We had one appointment scheduled for this surgeon at the UCLA Breast Cancer Center. Mother Teresa worked her tail off to get a second appointment with an oncologist for the same day with UCLA but only five minutes from my sister’s house. Perfect timing.
The crazy thing about the day was that I would also be required to undergo genetic counseling and genetic testing because of my Jewish Heritage. Apparently, if you are an Ashkenazi Jew, you have a very high likelihood of having some mutated genes that cause breast cancer (BRCA1 and BRCA2). Everybody has these genes and if the genes are normal in your DNA, they help fight cancer. If they are mutated, then they can cause cancer. I am half Jewish so I automatically fall into the category of being tested. They will run this huge blood test looking for about 27 genes and mutations that cause cancer. The biggies are BRCA1 and BRCA2. The test takes about ten days for results. With a couple of phone calls my sister was able to get us in to see the Genetics Counselor, which just “happened” to be the same woman who did the genetic testing for my mom two years ago. She pulled up all my family history that my mom had already given, and then I was able to add my dad’s side, which is where the Jewish Heritage comes from. Now, I already know that I am a Jewish princess. That is, I am a child of the King (God) which makes me a princess and I am Jewish, so there is no denying it. Just my crown is missing for some reason.
In addition to all of that, we were able to squeeze in a critical breast MRI before the day was over which was nothing but miraculous.

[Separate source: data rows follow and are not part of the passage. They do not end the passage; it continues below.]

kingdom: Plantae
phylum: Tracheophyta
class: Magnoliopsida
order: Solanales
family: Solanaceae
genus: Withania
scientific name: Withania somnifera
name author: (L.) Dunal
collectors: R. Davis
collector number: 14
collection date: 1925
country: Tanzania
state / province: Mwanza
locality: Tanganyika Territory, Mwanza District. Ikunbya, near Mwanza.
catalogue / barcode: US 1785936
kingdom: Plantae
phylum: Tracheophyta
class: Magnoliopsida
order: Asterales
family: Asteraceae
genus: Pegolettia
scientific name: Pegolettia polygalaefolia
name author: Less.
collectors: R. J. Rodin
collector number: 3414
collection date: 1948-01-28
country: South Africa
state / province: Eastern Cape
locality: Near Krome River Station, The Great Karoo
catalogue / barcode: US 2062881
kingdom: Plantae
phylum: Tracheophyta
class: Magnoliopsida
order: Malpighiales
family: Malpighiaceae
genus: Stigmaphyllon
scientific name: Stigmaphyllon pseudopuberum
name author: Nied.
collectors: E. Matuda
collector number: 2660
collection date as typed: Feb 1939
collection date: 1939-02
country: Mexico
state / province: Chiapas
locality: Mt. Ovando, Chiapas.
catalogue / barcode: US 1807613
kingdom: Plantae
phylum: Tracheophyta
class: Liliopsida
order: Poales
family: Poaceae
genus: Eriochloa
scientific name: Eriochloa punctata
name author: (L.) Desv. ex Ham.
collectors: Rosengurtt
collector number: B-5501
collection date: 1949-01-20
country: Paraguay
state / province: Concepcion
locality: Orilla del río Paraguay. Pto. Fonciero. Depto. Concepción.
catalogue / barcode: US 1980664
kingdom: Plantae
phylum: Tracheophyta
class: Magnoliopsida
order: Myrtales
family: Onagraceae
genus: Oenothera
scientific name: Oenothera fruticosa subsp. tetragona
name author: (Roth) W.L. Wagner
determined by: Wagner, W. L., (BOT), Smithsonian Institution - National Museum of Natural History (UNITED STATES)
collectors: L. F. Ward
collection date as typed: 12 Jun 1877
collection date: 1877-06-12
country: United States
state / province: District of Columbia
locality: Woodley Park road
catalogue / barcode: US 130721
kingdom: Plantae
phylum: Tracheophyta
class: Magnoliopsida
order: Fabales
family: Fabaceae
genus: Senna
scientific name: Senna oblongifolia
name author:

I am doing well. An early detection puts me in a stage 1 category with a very high chance of full recovery. I am being stretched for sure. I had blood drawn, boobs manipulated and gazed at, dye injected into my veins, and I was pushed into the white tunnel of loud noises while holding perfectly still. It all feels incredibly surreal. I feel fine, yet I have a very aggressive, fast-growing cancer that is already in my blood. Seems like someone should be rushing to cut it out, but time marches on. I guess we all have a little of that in our lives. Something that we’ve let invade our lives that is slowly changing things. It probably started as a thought and then transitioned into a sin. We just allow it to keep growing. It is like a cancer. It eventually takes over and permeates everything we do, if not cut out. What stage are you at?